The content that is held on an average website has dramatically increased over the years, and the size of the internet, in general, is growing at an exponential rate. Almost every SEO campaign I’ve worked on involved increasing the amount of content on a website unless, under extreme circumstances, this means the total URLs on a site are only going one way. Websites that harness all available tools to highlight what is going on with their site, from a URL perspective, tend to have better outcomes when it comes to search engines.
An XML sitemap is a tool that most sites understand the importance of, but a very common issue is the XML sitemap they are submitting to search engines just isn’t correct. Some common issues I see frequently are URLs in there which are not correct (pages made by accident, test URLs and so on), the URLs are not inclusive of them all or they are using additional tags incorrectly such as lastmod or priority.
It can really pay dividends to audit your XML sitemap on a regular basis, this doesn’t mean sifting through thousands of URLs potentially, but looking at third-party alerts can often pinpoint errors within your sitemap. Fixing these quickly will likely dramatically improve the number of URLs showing in Google and also help save crawling bandwidth too.
How do I identify problems with my sitemap?
This is probably one of the main fixes that won’t be flagged up fully in my SEO auditing/crawling software, additional steps are often required. I would still run a crawler of your choice, be that SEMRush, ahrefs, Screamingfrog or Sitebulb. A quick way to see if there is a problem with your sitemap can be done through Google Search Console.
If you go to Coverage > Valid > there will often be two categories here. The first category will be Submitted and Valid, the second will be indexed, not submitted in sitemap. The URLs in the latter category will actually showcase URLs that Google have put into the search engine result pages and aren’t appearing in the XML sitemap.
Also in the coverage tab, you can select and filter by the URLs submitted into each sitemap – which allows you to lock errors to one sitemap rather than all URLs – this can be really useful with a large site with multiple sitemaps.
The final way to validate, in my experience, is to look at the sitemap itself, you are looking for lastmod dates that are true, I don’t often use the priority tag and I also look for URLs that should not be in there too. There is also a dedicated sitemap section of Google Search Console, this can highlight any additional errors too.
How do I fix XML sitemap problems?
The way to resolve it often sits on how they are generated in the first place, for example, if you are using WordPress, there may be a plugin managing the XML sitemap and you’ll need to log in and edit the settings accordingly. Almost all the sitemaps I fix tend to be around the generation of the sitemap, some use Screaming Frog for example to generate XML sitemaps when there is no fallback – the easiest way is to identify what is missing or broken and troubleshoot that way.
How do I prevent XML Sitemap issues for SEO?

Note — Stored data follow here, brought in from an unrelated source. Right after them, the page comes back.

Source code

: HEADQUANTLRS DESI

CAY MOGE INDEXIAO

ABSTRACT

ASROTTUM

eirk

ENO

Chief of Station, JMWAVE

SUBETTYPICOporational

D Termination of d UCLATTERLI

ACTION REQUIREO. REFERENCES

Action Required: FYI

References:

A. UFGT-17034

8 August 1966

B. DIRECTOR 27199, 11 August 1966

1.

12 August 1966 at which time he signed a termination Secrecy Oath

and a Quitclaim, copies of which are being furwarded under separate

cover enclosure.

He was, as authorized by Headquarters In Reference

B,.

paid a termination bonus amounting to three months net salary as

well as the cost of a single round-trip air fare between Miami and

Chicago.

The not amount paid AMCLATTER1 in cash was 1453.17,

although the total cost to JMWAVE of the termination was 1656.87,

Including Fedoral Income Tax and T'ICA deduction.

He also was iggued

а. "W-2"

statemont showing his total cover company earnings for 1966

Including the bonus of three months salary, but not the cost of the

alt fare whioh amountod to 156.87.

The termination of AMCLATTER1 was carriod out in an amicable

If you have audited your website and the sitemap is now working as intended, it can generate a new risk. If a sitemap works and then stops working you need to have a process whereby you capture that it is not working. Aside from a regular site audit another quick way I tend to validate this is to publish a new page and occasionally view the XML sitemap to see if it’s there. Doing this every now and again can showcase that the sitemap is working – also keeping on top of the Search Console errors can be a big help and alert when things aren’t working as intended. Of course, regular professional SEO audits are one of the easiest ways to give your site a clean bill of health.
More comments on XML sitemaps
Occasionally it can pay to have a dedicated image XML sitemap, depending on the size of your site.
Most CMS will have robust XML sitemap generation tools, if one doesn’t fit the need entirely, you can often find additional plugins or services that will generate it.
This is geared more around the general XML sitemap as opposed to the news one and image – which do have nuances you need to be conscious of.
If you run an XML sitemap update once per day or at a frequency, make sure the lastmod date is the date on which the page changed and not the last time the sitemap was updated – this will likely undermine the credibility of the XML sitemap.